Persons with disabilities in Ouagadougou city and surrounding had their say on this great event

Ouagadougou, 20 March 2010 - In Burkina Faso around ten million people do not have access to adequate toilets. This has a detrimental impact on health, quality of water, education, the economy and seriously undermines the country’s ability to reach the Millennium Development Goals (MDGs). To address this, the WASH coalition into which UNICEF is integrated, has initiated an advocacy campaign called, “The longest line to use a toilet”.

The campaign launch took place in Ouagadougou on 20 March 2010, in the context of commemorations for World Water Day which is celebrated on 22 March. The objective of the campaign is to show that problems with water and sanitation lie at the heart of the communities’ concerns.

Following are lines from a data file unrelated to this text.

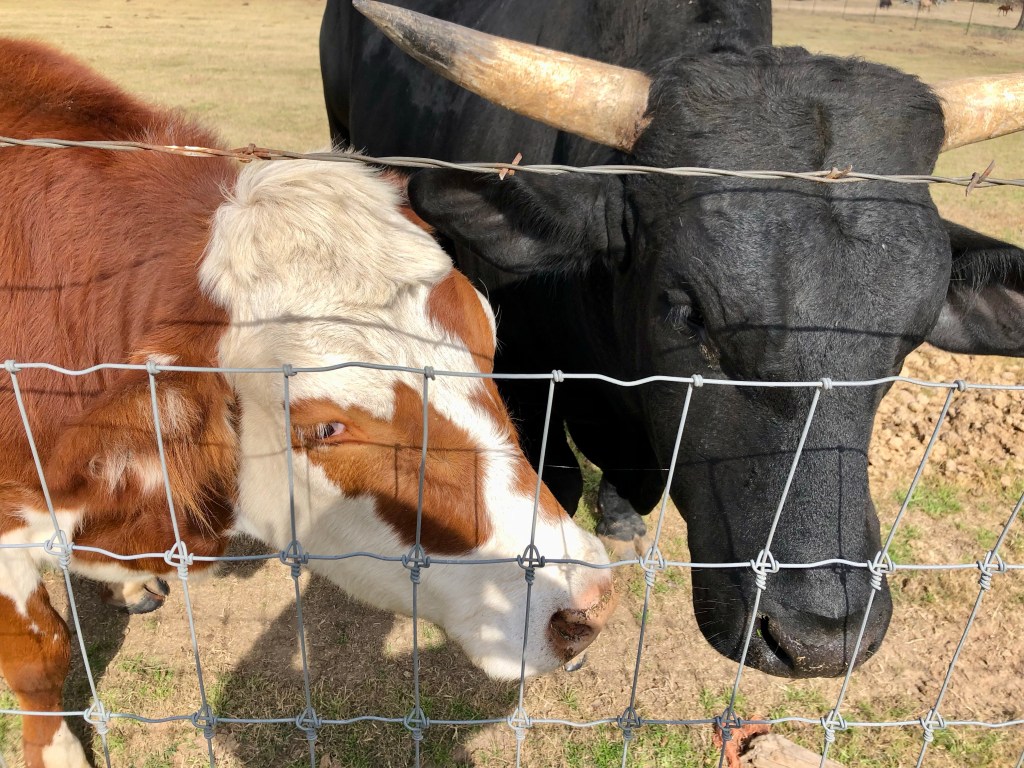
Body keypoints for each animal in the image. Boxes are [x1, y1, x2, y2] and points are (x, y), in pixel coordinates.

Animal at [321, 0, 1024, 680]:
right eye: (691, 312)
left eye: (912, 336)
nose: (821, 639)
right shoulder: (522, 375)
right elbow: (555, 486)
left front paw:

A long line made up of people from different sectors of the population stretched for more than one kilometre in front of a public toilet which had been symbolically placed at the roundabout named United Nations roundabout. The image was striking. Approximately 10,000 people had been mobilised and were awaiting their turn to use the toilet, demonstrating the shortage of these crucial infrastructures.

Representatives for children, women, people from periurban areas and people with disabilities delivered their messages on the issue of access to water and sanitation and how they are affected. “We, the children are paying a heavy price for the lack of sanitation. Today, 4,000 of us will die from diarrhoea which is caused by an inadequate sanitation system and unsafe water,” stated Pélagie Kafando, representing the children.
For women, the lack of sanitation compromises their dignity because in both the villages and towns, many women are obliged to wait until nightfall to relieve themselves. People from the periurban areas declared that they are not taken into consideration during town development or planning for water and sanitation facilities. The situation for people with disabilities is of great concern as there are no toilets adapted for them.

 

© UNICEF/Burkina Faso/2010/Traoré M.
Be one with the slogan

The Deputy Prime Minister, who addressed the crowd on behalf of the Prime Minister, expressed his emotion upon seeing the long line and reaffirmed that access to adequate sanitation, is a basic right of every human being. He thanked the campaign organisers and made a commitment to act as their spokesperson to the government.

The end of the ceremony was marked by a song on sanitation and the signing of a petition by the authorities and representatives from various sectors of the population.
The petition, which collected more than 7,000 signatures, will be used as an advocacy tool during the first high level meeting on water and sanitation which takes place in Washington D.C. this April.